First, health workers’ narratives illuminate the risk of normalising the feelings of fear and impotence, as happens when they are seen as the direct response to an extraordinary situation. The feeling of inadequacy and powerlessness which characterise some of the narratives collected appears to be strictly intertwined with the awareness of the limited resources received to cope with the battle. In this sense, not only psychological support but strong leadership, clear direction, and more broadly, a health management designed for the global reduction of the level of uncertainty all constitute important components to prevent bewilderment and the feeling of impotence in exercising their professional role in an extraordinary circumstance like the COVID-19 pandemic. The impotence and feeling of having been abandoned related to the fact that citizens are seen to have little sense of responsibility are another important aspect. Health workers’ narratives suggest that protecting them also involves working on the construction of the symbolic resources that enable citizens to recognize that health care is a shared enterprise, and not only the responsibility of a specific professional role. The systemic nature of the healing processes emerges clearly throughout health workers’ narratives: the health of the citizens depends on the response capacities the political and health systems are able to offer individuals, just as the efforts of the health system and health workers to save citizens’ lives depends on how people feel and behave.

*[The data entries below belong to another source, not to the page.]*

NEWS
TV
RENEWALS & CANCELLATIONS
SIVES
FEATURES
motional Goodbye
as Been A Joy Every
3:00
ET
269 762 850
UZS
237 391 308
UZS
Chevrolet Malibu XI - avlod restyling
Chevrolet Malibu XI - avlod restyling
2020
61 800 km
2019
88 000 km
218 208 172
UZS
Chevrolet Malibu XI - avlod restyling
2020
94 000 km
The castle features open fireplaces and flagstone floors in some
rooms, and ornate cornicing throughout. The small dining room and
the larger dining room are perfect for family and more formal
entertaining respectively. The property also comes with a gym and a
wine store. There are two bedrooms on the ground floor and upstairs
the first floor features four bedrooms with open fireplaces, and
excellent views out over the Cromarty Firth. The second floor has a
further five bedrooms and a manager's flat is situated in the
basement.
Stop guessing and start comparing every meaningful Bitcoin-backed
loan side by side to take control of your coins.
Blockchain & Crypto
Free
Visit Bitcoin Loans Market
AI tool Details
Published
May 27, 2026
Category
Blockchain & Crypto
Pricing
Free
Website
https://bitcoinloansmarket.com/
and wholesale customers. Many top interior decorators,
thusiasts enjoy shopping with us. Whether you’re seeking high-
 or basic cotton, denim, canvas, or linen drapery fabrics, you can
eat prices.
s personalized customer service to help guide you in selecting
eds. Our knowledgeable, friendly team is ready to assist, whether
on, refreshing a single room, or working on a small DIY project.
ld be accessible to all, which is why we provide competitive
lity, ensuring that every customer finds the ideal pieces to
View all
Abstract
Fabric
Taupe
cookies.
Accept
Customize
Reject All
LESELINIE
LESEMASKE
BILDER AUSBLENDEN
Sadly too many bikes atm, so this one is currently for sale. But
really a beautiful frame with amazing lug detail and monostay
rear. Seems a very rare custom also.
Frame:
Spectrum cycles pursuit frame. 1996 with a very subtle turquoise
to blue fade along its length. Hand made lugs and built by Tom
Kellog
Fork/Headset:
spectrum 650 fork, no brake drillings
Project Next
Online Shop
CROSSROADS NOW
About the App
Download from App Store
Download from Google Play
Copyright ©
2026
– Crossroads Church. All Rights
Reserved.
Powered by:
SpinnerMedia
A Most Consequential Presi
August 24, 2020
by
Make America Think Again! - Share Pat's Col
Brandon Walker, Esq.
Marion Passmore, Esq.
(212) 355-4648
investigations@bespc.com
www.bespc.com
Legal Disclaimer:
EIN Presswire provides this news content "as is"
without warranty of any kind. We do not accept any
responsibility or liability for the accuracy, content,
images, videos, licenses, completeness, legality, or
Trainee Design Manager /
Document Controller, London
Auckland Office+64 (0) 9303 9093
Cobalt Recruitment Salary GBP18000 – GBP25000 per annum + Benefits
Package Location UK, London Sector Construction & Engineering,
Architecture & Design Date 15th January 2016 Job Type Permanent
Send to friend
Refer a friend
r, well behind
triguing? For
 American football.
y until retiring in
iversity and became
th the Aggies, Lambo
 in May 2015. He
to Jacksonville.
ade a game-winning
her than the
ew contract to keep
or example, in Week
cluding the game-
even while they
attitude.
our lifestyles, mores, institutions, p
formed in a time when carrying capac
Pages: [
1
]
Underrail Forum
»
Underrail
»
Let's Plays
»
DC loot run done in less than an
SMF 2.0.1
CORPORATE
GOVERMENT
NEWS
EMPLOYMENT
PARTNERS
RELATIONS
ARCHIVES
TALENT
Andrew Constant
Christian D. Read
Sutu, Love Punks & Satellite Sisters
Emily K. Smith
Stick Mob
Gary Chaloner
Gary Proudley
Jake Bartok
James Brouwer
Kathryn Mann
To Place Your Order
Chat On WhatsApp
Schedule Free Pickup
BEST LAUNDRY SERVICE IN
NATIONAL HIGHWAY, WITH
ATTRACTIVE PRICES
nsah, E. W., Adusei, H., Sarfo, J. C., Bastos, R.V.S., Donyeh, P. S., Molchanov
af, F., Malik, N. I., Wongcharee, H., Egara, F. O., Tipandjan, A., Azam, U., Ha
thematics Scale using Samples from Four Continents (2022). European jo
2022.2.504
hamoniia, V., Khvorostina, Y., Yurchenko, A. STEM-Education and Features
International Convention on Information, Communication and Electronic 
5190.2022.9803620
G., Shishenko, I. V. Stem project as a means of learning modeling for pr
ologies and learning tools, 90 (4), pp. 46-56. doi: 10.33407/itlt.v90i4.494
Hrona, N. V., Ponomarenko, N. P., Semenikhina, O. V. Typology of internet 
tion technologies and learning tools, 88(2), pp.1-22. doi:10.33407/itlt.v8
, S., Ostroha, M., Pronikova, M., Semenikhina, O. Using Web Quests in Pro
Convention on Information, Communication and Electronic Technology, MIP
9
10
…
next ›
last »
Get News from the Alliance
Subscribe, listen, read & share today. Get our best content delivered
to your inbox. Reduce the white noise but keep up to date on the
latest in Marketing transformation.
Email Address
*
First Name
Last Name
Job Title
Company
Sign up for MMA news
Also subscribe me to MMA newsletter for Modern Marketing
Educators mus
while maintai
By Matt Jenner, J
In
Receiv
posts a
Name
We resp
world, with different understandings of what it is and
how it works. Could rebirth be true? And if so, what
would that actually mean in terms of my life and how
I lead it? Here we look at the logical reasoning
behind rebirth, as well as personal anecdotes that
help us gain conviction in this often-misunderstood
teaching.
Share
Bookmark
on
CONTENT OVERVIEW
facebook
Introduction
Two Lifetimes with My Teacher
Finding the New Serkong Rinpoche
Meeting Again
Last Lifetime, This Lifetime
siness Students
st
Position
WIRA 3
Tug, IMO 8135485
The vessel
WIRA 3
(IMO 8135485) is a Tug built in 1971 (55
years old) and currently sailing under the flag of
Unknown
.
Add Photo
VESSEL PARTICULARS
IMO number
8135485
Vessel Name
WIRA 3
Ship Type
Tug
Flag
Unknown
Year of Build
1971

A further aspect that personal narratives invite us to consider is that the professional role is only one side of the health workers’ identity and medical challenges are only one area of the challenges they tried to face. Indeed, while on one hand, the narratives in some cases reflect socio-cultural membership (professional status), in other cases what emerges is the individual’s story drawing on a collective autobiography (Garro & Mattingly, 2000), foregrounding the women and men “inside the lab coat”: the suffering and loneliness related to being separated from partners and children, the sadness related to the impossibility of responding to family needs, and the lack of affection and gestures of love. Previous studies have highlighted how loneliness and lack of social support might exacerbate psychological malaise in older people, youths, women and other vulnerable groups (Ripp et al., 2020; Venuleo et al., 2020a, b, c). Health workers’ narratives invite us also to recognize the human vulnerability of a professional role that was globally presented as made up of brave heroes without fear.

Finally, processes of adjustment and personal growth emerge along with fragilities. Part of the narratives focused on how the personal and professional experience of the pandemic have significantly affected or transformed their attitude to life and their evaluation of what matters. From this perspective, the personal narratives also highlight the human effort to maintain or reconstruct a sense of self and purpose in the face of troubled circumstances.

Limitations and Future Direction of Research

Some limitations of the present study needed be acknowledged. First, our case study is based on an Italian convenience sample; thus, the results cannot be generalised and have to be related to the specific cultural context under analysis. In other countries, other dimensions of meanings emerge to represent the pandemic crisis and its impact. Second, we did not carry out any comparative analysis with the narratives of other social groups, so we cannot establish to what extent the dimensions of meanings that we detected reflect the specific challenges faced by the health workers or the common challenges faced by Italian people in the context of political, social, and economic resources which characterised this country’s response to the pandemic crisis.

Further studies should longitudinally examine the variability of the dimension of meanings over time and their impact on psychological well-being in the medium and long term.